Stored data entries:
+ + + + + + +

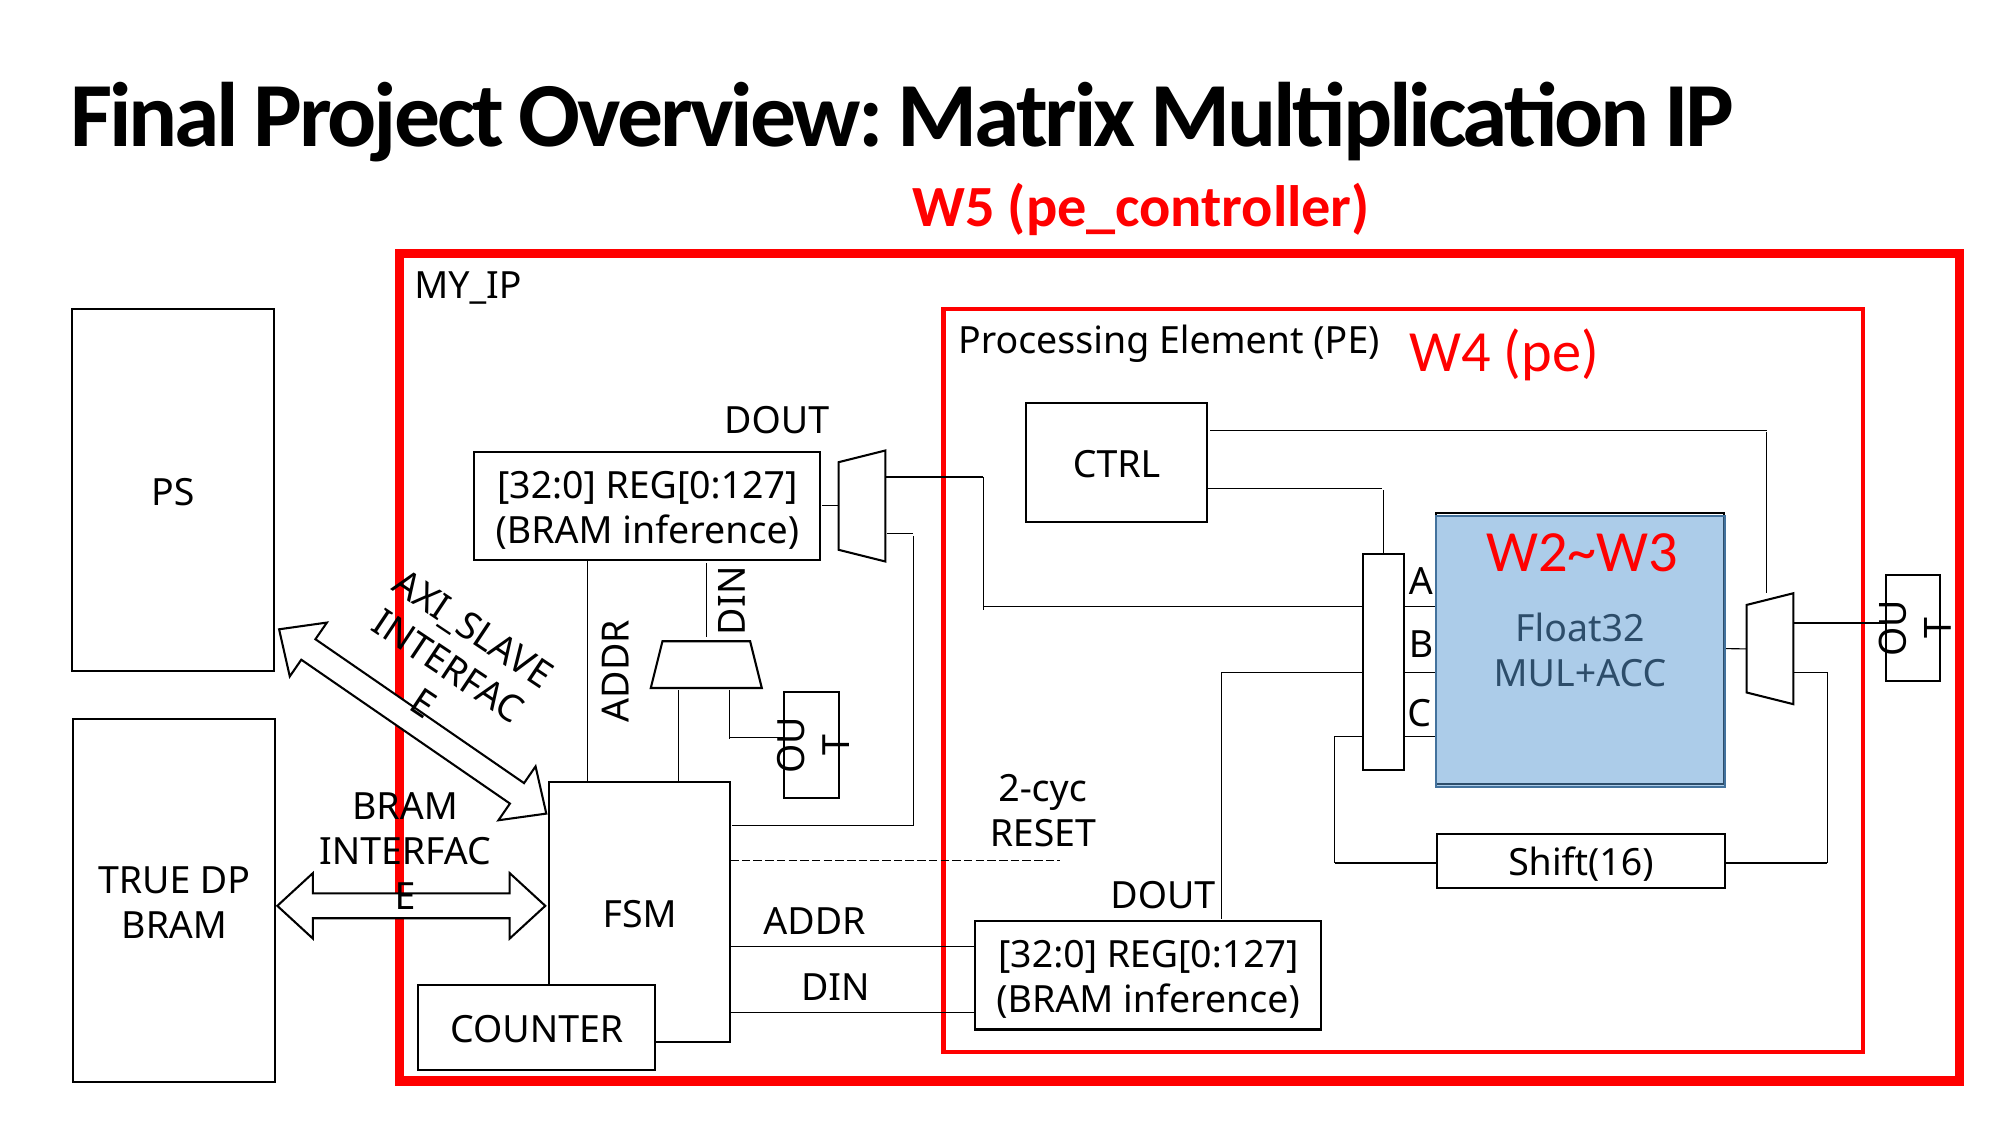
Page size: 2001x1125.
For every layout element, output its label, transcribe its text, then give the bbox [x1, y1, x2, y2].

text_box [71, 253, 1960, 1082]
text_box W5 (pe_controller) [897, 160, 1385, 246]
title Final Project Overview: Matrix Multiplication IP [55, 53, 1847, 180]
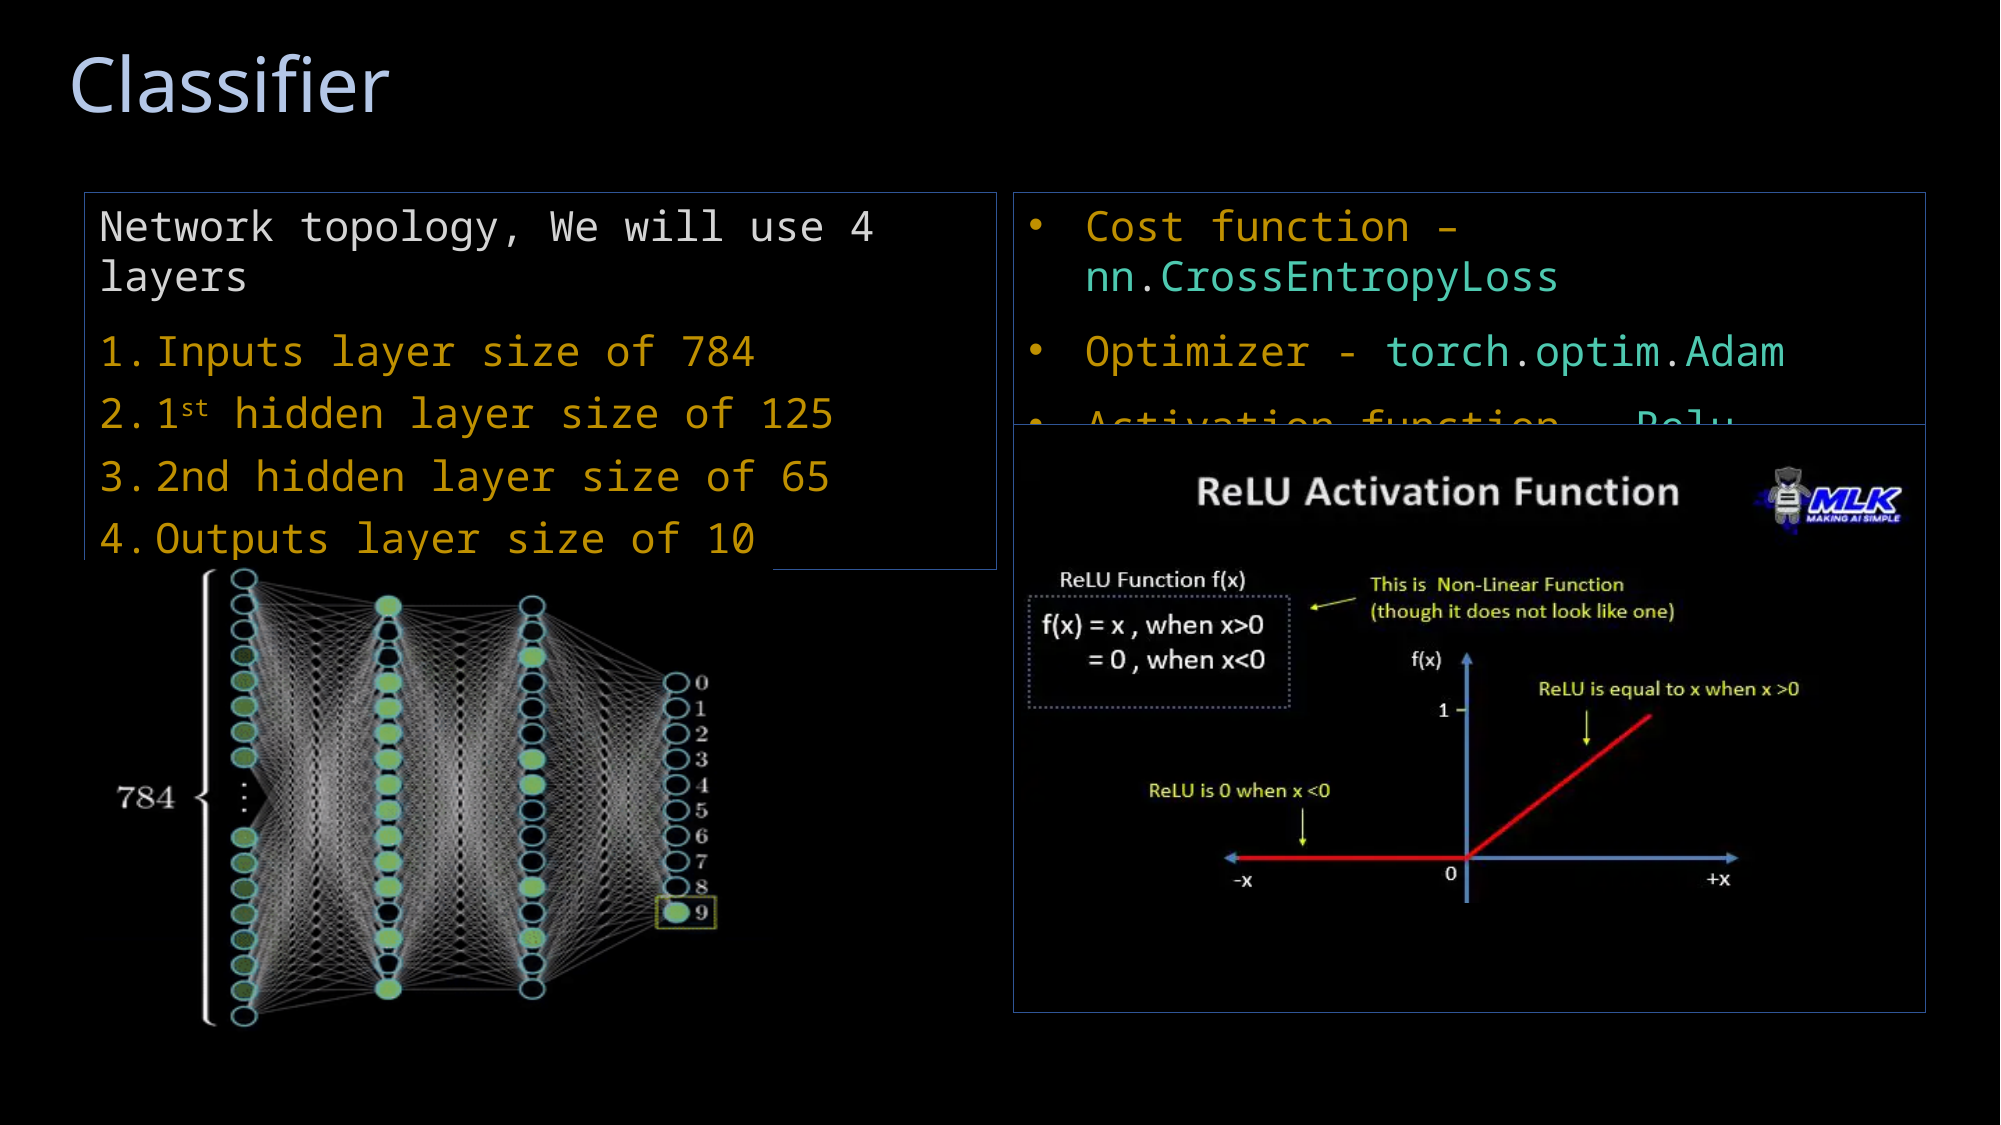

+ + + + + + +

▶ **WHAT YOU ARE ASKED TO DO**: Could you transcribe every entry exactly, leaving out the pictures?

▶ **ANSWER SPACE**:
Page size: 2001x1125.
For every layout element, output its label, transcribe its text, then give the bbox [x1, y1, x2, y2].

text_box [71, 253, 1960, 1082]
text_box W5 (pe_controller) [897, 160, 1385, 246]
title Final Project Overview: Matrix Multiplication IP [55, 53, 1847, 180]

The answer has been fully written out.